Hibernate is arguably one of the finest persistence engines ever written for the Java language. I remember fondly the first time I started working with Hibernate and gleefully transitioning the project we were working on over to it. At the time, we had an in-house persistence engine that was a huge drain on resources and never truly worked properly. Hibernate solved our persistence problems in a flash. It truly was a godsend. Fast forward to the present. EJB 3.0 is on the horizon, and soon we will be planning our transitions from current EJB 2.x servers. Taking a look at the persistence changes in EJB 3.0, one has to wonder—is this just a cut and paste from Hibernate? Did Sun really just steal the design from Hibernate? The answer is a little more complex.
One of the mandates for EJB 3.0 was to make it more useful and easier to develop against. Linda DeMichiel of Sun Micosystems realized that to accomplish this goal, EJB 3.0 had to be based on the existing libraries that developers are using today; otherwise, it would cause a difficult transition and probably be ignored. So members from Oracle, JBoss, Apache, BEA, Novell, Google, and other field experts were invited to participate in the specification. The goal of this group was to produce a specification that would make EJBs easier to develop and to create a persistence standard that developers could transition over to easily.
As this team began developing the EJB 3.0 specification, certain features were realized to be functionally the same across all of the major vendors and libraries (these features are discussed in the following sections).
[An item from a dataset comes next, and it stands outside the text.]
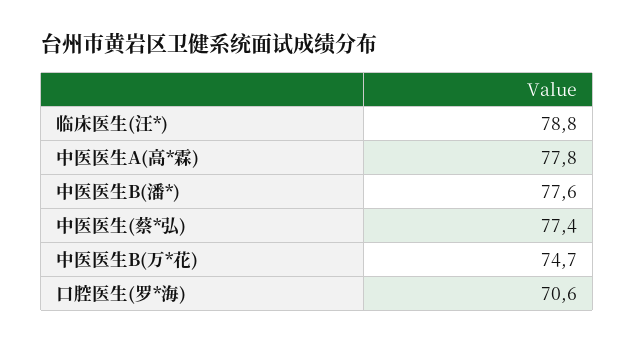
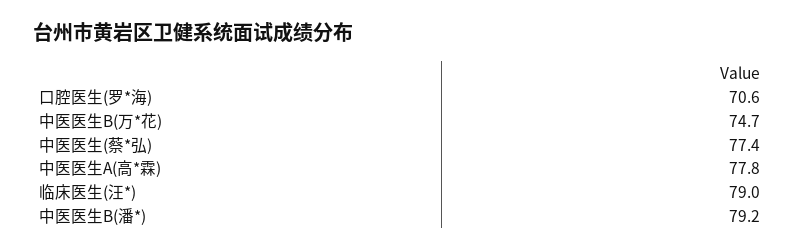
临床医生(汪*): 78.8 -> 79
中医医生B(潘*): 77.6 -> 79.2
The EntityManager is responsible for handling a transaction. In JDO it is called the PersistenceManager, and Hibernate calls it a Session. In the GlassFish project, EntityManager is described as follows:
An EntityManager instance is associated with a persistence context. A persistence context is a set of entity instances in which for any persistent entity identity there is a unique entity instance. Within the persistence context, the entity instances and their lifecycle are managed. This interface defines the methods that are used to interact with the persistence context. The EntityManager API is used to create and remove persistent entity instances, to find entities by their primary key, and to query over entities.
The set of entities that can be managed by a given EntityManager instance is defined by a persistence unit. A persistence unit defines the set of all classes that are related or grouped by the application, and which must be co-located in their mapping to a single database.
A named query is a query that is predefined and then assigned to a name so that it can be accessed by that name at a later date. In database lingo, named queries would be called stored procedures. When combined with native queries (listed below), database queries just got a lot less painful.
Instead of using the Entity Query Language which can be quite limiting, native queries would allow the full power of the SQL language to be used directly from the EJBs. It should now be possible to call count(), max(), and others on the database without having to jump through a lot of hoops.
Callback listeners are event listeners or in database terms, triggers. They enable the ability to call a piece of code when an event occurs.
The ability to leave the scope of an EntityManager and return to be persisted is something that was completely missing prior to EJB 3.0. Previously, the values from an object had to be copied into a POJO (Plain Old Java Object) and then copied back to accomplish this.
Prior to EJB 3.0, I would use value-objects and copy the values from the EJB into a POJO and then use that object in the front-end. If a value were changed in the POJO, it would have to be pushed back to the EJB and then the values copied back over. This mess is now gone. An object can even leave the JVM completely and return at a later date and be reattached. The efficiency of this change cannot be overstated.
O/R Mapping Types
Being able to map fields in an EJB directly to the columns in a database was something that was abstracted away prior to EJB 3.0. This abstraction did not work well, and a lot of third-party tools put it back. One of my favorite features from xDoclet was the ability to define what SQL type each persistent field was in my EJB. With EJB 3.0 and Annotations, a third-party tool is no longer necessary.